Stated task 1: Format the lines of the listing as a JSON list of strings, one string per line, covering everything from the line containing "gray circle: moved 5 px up" down to the line containing "green triangle: moved 4 px right, 2 px down", both included. Leave out the pictures and any blank lines.

Passage provided:
NOTE 2 - CASH DISTRIBUTIONS

        In addition to the March 1996 distribution of the Public Unitholders'
pro rata share of uncommitted capital and the planned 1997 distribution of
additional uncommitted capital described in Note 1 above, the Partnership has
paid quarterly cash distributions reflected in the following table. The
distribution in each quarter was based upon net available cash generated from
operations in the preceding quarter.

                 1995
                 ----
                 First quarter.....................   $.04
                 Second quarter....................    .09
                 Third quarter.....................    .10
                 Fourth quarter....................    .10
                                                      ----
                   Total...........................   $.33
                                                      ====
                                                     
                 1996
                 ----                                 
                 First quarter.....................   $.12
                 Second quarter....................    .18
                 Third quarter.....................    .18
                 Fourth quarter....................    .21
                                                      ----
                   Total...........................   $.69
                                                      ====
                                                      
NOTE 3 - RELATED PARTY TRANSACTIONS

        The Unitholders have a 96.04% share and the general partners a 3.96%
share in the costs and revenues of the Partnership. The Partnership reimburses
Kelley Oil for all direct costs incurred in managing the Partnership and all
indirect costs (principally general and administrative expenses) allocable to
the Partnership.

        For the period from inception through December 31, 1994 and the years
ended December 31, 1995 and 1996, Kelley Oil was reimbursed by the Partnership
for costs directly associated with acquisition, exploration and development
activities aggregating $2,496,000, $2,649,000 and $1,245,000, respectively, and
for its allocable portion of general and administrative expenses aggregating
$52,000, $542,000 and $753,000, respectively. For the period ended December 31,
1994 and the years ended December 31, 1995 and 1996, the Partnership capitalized
$1,592,000, $1,963,000 and $611,000, respectively, of allocated direct costs to
oil and gas properties.

Data shown:
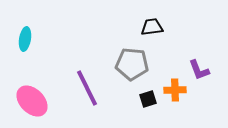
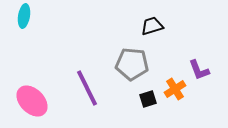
black trapezoid: moved 1 px up; rotated 10 degrees counterclockwise
cyan ellipse: moved 1 px left, 23 px up
orange cross: moved 1 px up; rotated 30 degrees counterclockwise
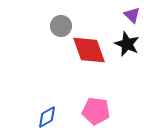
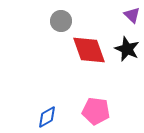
gray circle: moved 5 px up
black star: moved 5 px down
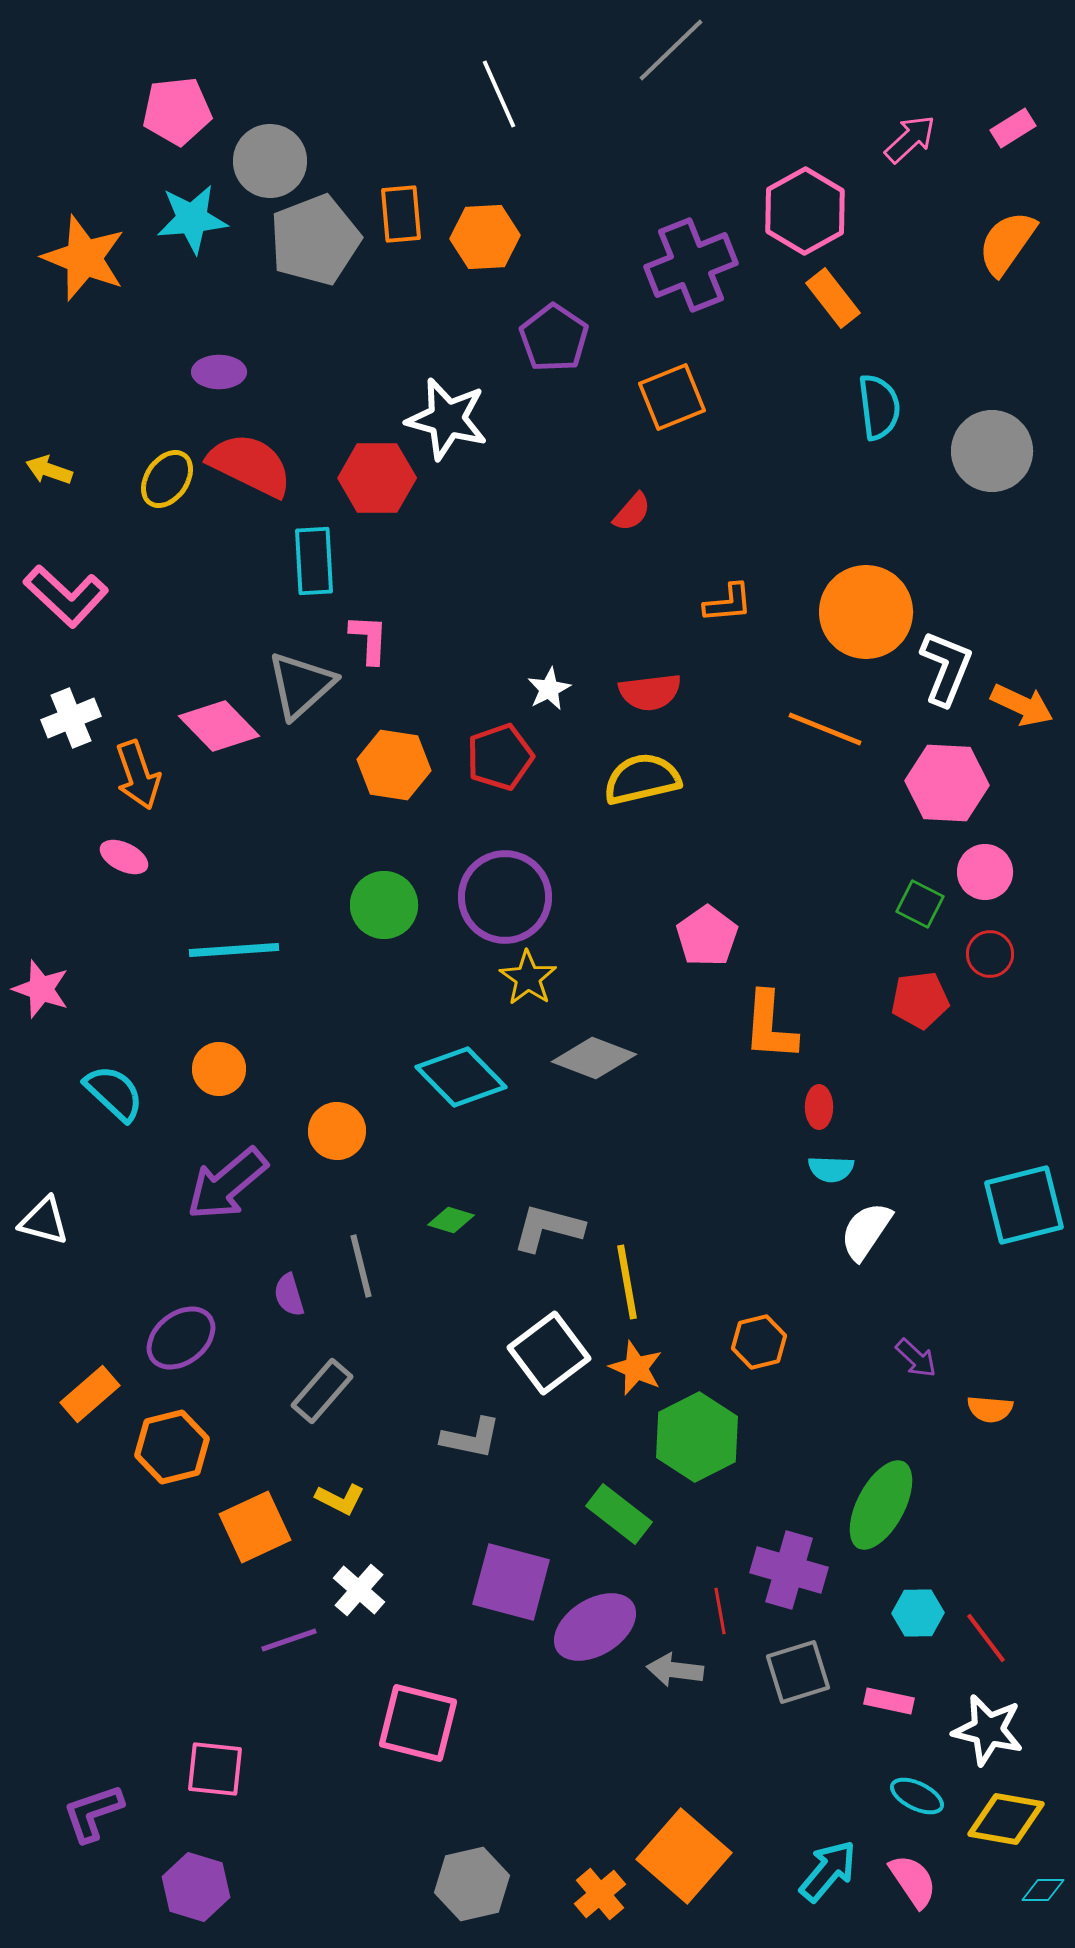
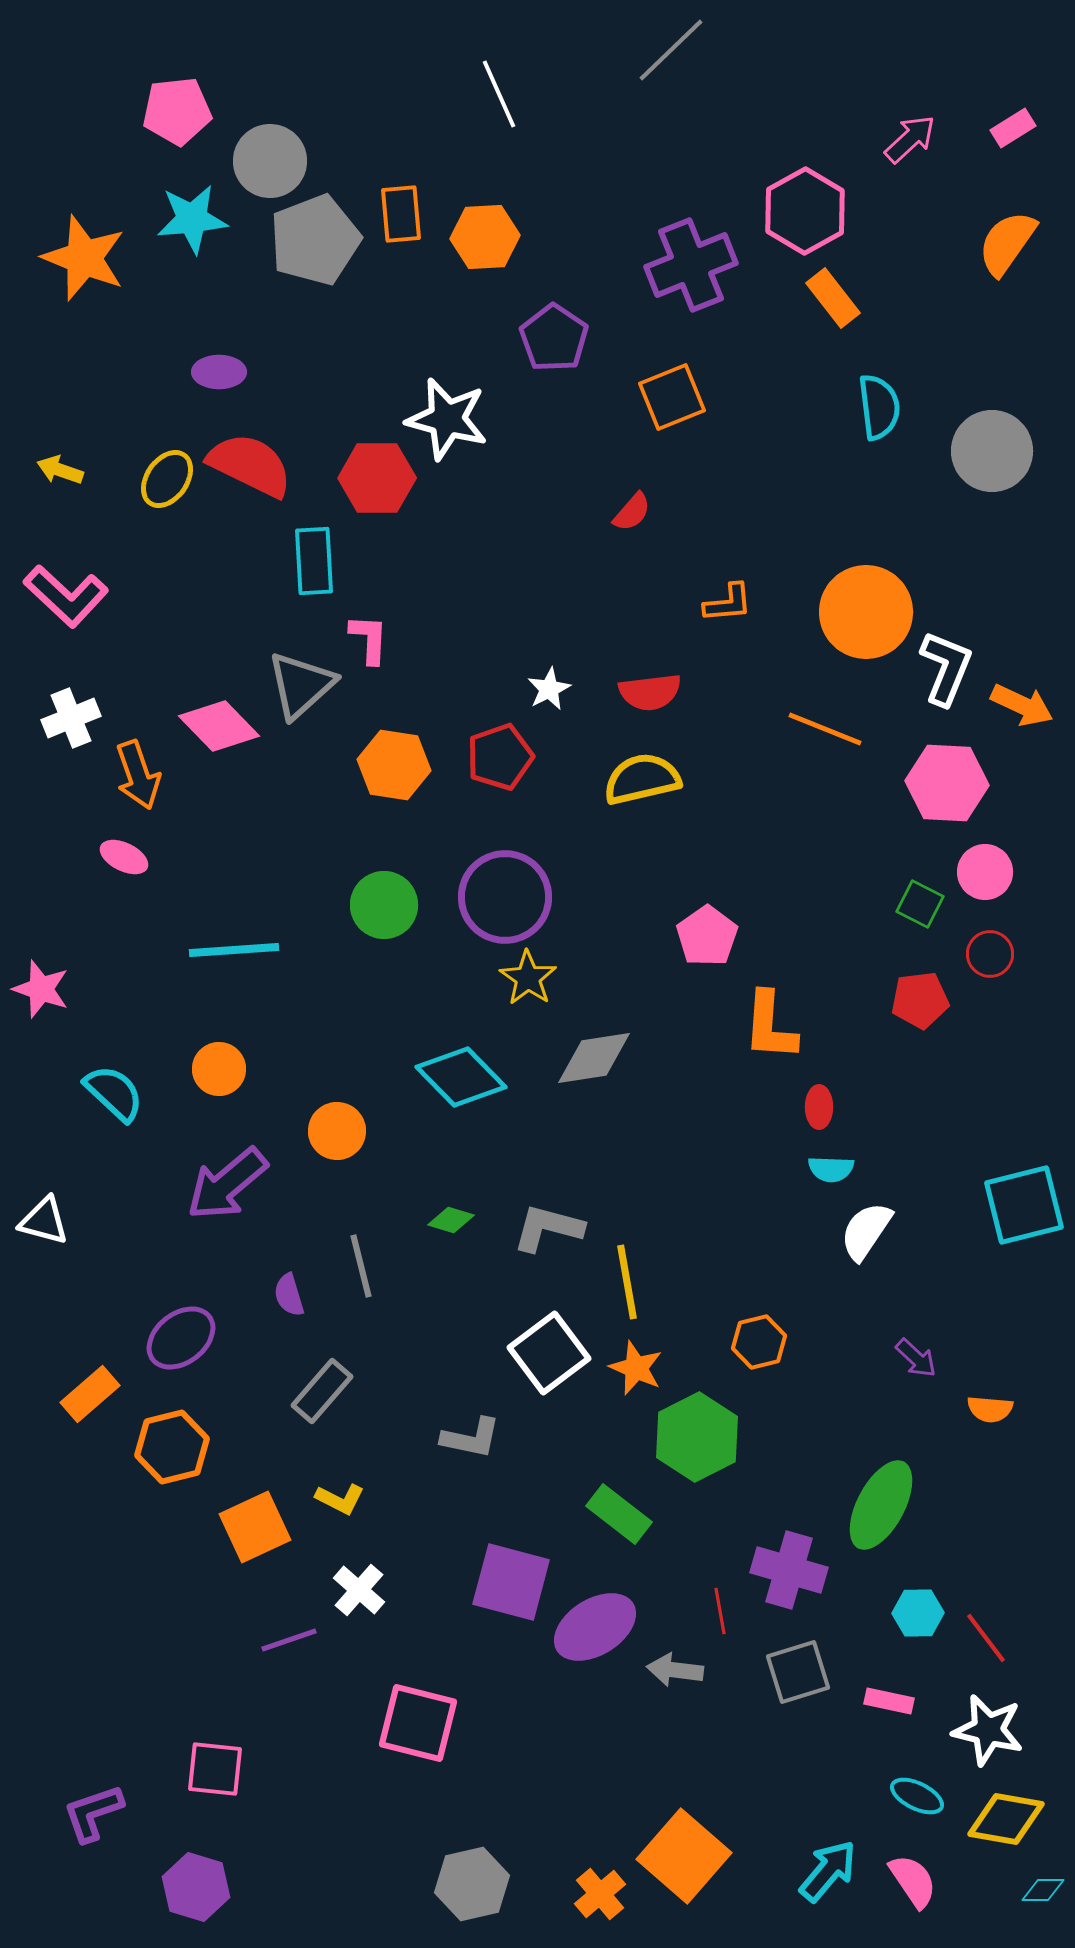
yellow arrow at (49, 470): moved 11 px right
gray diamond at (594, 1058): rotated 30 degrees counterclockwise
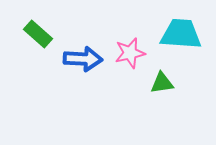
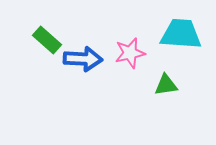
green rectangle: moved 9 px right, 6 px down
green triangle: moved 4 px right, 2 px down
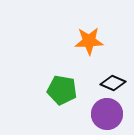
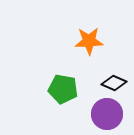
black diamond: moved 1 px right
green pentagon: moved 1 px right, 1 px up
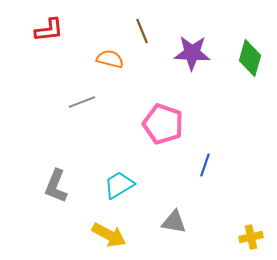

Stated task 2: Write out the entire passage on partnership cash distributions and related party transactions, word for word.

Exercise result 1:
[
  "gray circle: moved 5 px up",
  "black star: moved 5 px down",
  "yellow arrow at (49, 470): moved 11 px right",
  "gray diamond at (594, 1058): rotated 30 degrees counterclockwise",
  "green rectangle: moved 9 px right, 6 px down",
  "green triangle: moved 4 px right, 2 px down"
]

Exercise result 2:
NOTE 2 - CASH DISTRIBUTIONS

        In addition to the March 1996 distribution of the Public Unitholders'
pro rata share of uncommitted capital and the planned 1997 distribution of
additional uncommitted capital described in Note 1 above, the Partnership has
paid quarterly cash distributions reflected in the following table. The
distribution in each quarter was based upon net available cash generated from
operations in the preceding quarter.

                 1995
                 ----
                 First quarter.....................   $.04
                 Second quarter....................    .09
                 Third quarter.....................    .10
                 Fourth quarter....................    .10
                                                      ----
                   Total...........................   $.33
                                                      ====
                                                     
                 1996
                 ----                                 
                 First quarter.....................   $.12
                 Second quarter....................    .18
                 Third quarter.....................    .18
                 Fourth quarter....................    .21
                                                      ----
                   Total...........................   $.69
                                                      ====
                                                      
NOTE 3 - RELATED PARTY TRANSACTIONS

        The Unitholders have a 96.04% share and the general partners a 3.96%
share in the costs and revenues of the Partnership. The Partnership reimburses
Kelley Oil for all direct costs incurred in managing the Partnership and all
indirect costs (principally general and administrative expenses) allocable to
the Partnership.

        For the period from inception through December 31, 1994 and the years
ended December 31, 1995 and 1996, Kelley Oil was reimbursed by the Partnership
for costs directly associated with acquisition, exploration and development
activities aggregating $2,496,000, $2,649,000 and $1,245,000, respectively, and
for its allocable portion of general and administrative expenses aggregating
$52,000, $542,000 and $753,000, respectively. For the period ended December 31,
1994 and the years ended December 31, 1995 and 1996, the Partnership capitalized
$1,592,000, $1,963,000 and $611,000, respectively, of allocated direct costs to
oil and gas properties.